---------- Records shown

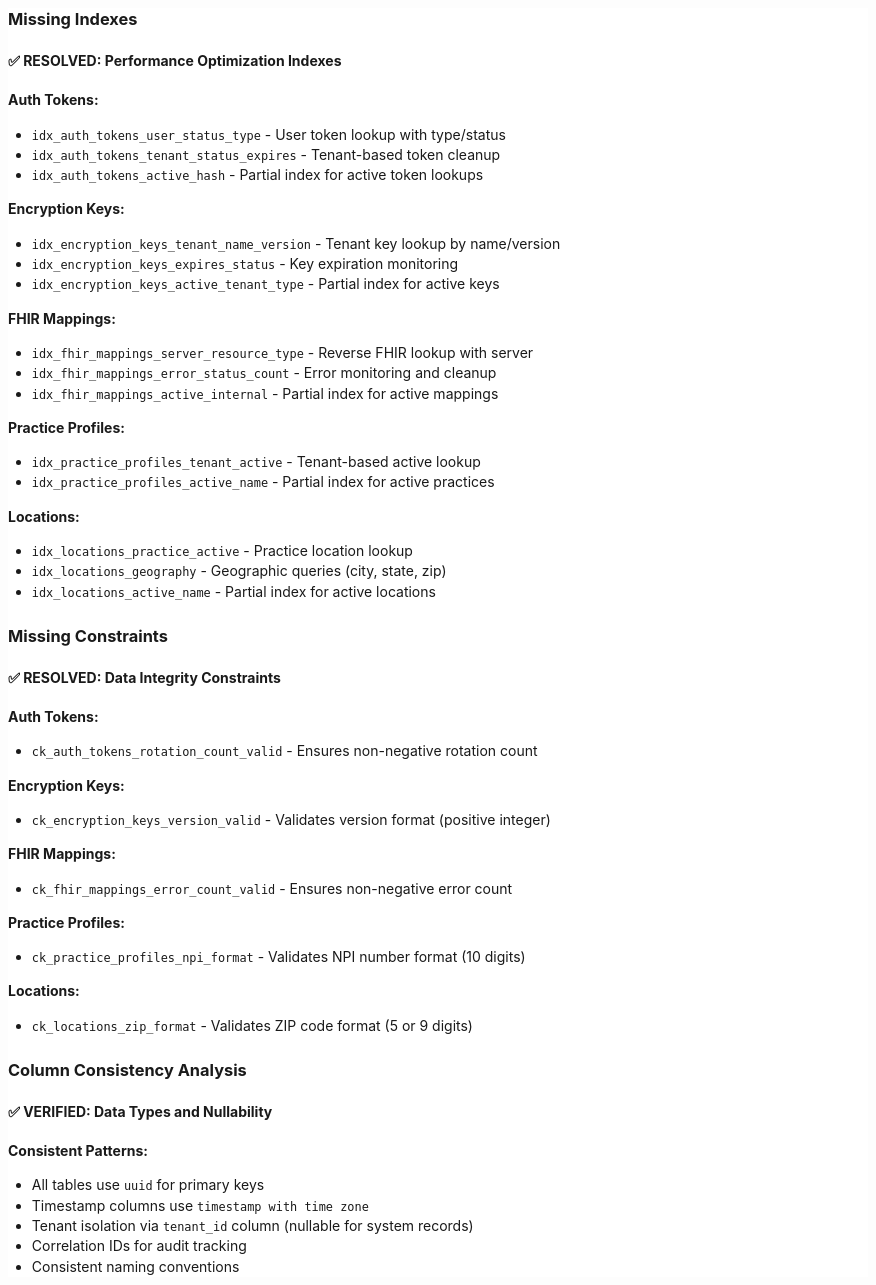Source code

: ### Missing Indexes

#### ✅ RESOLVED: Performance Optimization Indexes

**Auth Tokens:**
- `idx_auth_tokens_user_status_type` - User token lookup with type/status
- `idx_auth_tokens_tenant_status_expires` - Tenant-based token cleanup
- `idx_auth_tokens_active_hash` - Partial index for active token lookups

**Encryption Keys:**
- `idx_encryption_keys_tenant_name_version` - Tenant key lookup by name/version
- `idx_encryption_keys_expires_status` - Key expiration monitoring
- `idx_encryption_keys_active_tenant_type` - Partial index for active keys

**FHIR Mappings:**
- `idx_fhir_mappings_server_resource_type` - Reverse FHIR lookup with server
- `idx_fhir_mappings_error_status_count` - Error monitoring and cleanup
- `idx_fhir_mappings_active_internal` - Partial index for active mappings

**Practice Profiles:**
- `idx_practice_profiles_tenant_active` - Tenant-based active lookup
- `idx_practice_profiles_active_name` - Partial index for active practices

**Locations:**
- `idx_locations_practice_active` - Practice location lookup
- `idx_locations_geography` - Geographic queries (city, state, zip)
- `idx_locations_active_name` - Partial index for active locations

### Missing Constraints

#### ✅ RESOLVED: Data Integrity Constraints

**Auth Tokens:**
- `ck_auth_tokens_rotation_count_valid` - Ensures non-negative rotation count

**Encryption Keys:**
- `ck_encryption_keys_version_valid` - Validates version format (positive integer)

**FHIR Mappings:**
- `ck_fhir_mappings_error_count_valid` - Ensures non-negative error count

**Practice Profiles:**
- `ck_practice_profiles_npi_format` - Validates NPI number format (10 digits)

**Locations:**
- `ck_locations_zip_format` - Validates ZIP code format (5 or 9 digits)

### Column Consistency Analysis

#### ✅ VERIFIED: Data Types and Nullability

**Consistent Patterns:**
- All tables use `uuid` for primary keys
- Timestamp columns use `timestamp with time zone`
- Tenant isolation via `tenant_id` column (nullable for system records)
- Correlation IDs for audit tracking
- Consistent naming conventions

--------------------

Task brief ::
Copy out the listing above word for word, keeping every line, mark, and symbol. Leave the picture out of your answer.

Solution to the exercise ::
Source code

: ### Missing Indexes

#### ✅ RESOLVED: Performance Optimization Indexes

**Auth Tokens:**
- `idx_auth_tokens_user_status_type` - User token lookup with type/status
- `idx_auth_tokens_tenant_status_expires` - Tenant-based token cleanup
- `idx_auth_tokens_active_hash` - Partial index for active token lookups

**Encryption Keys:**
- `idx_encryption_keys_tenant_name_version` - Tenant key lookup by name/version
- `idx_encryption_keys_expires_status` - Key expiration monitoring
- `idx_encryption_keys_active_tenant_type` - Partial index for active keys

**FHIR Mappings:**
- `idx_fhir_mappings_server_resource_type` - Reverse FHIR lookup with server
- `idx_fhir_mappings_error_status_count` - Error monitoring and cleanup
- `idx_fhir_mappings_active_internal` - Partial index for active mappings

**Practice Profiles:**
- `idx_practice_profiles_tenant_active` - Tenant-based active lookup
- `idx_practice_profiles_active_name` - Partial index for active practices

**Locations:**
- `idx_locations_practice_active` - Practice location lookup
- `idx_locations_geography` - Geographic queries (city, state, zip)
- `idx_locations_active_name` - Partial index for active locations

### Missing Constraints

#### ✅ RESOLVED: Data Integrity Constraints

**Auth Tokens:**
- `ck_auth_tokens_rotation_count_valid` - Ensures non-negative rotation count

**Encryption Keys:**
- `ck_encryption_keys_version_valid` - Validates version format (positive integer)

**FHIR Mappings:**
- `ck_fhir_mappings_error_count_valid` - Ensures non-negative error count

**Practice Profiles:**
- `ck_practice_profiles_npi_format` - Validates NPI number format (10 digits)

**Locations:**
- `ck_locations_zip_format` - Validates ZIP code format (5 or 9 digits)

### Column Consistency Analysis

#### ✅ VERIFIED: Data Types and Nullability

**Consistent Patterns:**
- All tables use `uuid` for primary keys
- Timestamp columns use `timestamp with time zone`
- Tenant isolation via `tenant_id` column (nullable for system records)
- Correlation IDs for audit tracking
- Consistent naming conventions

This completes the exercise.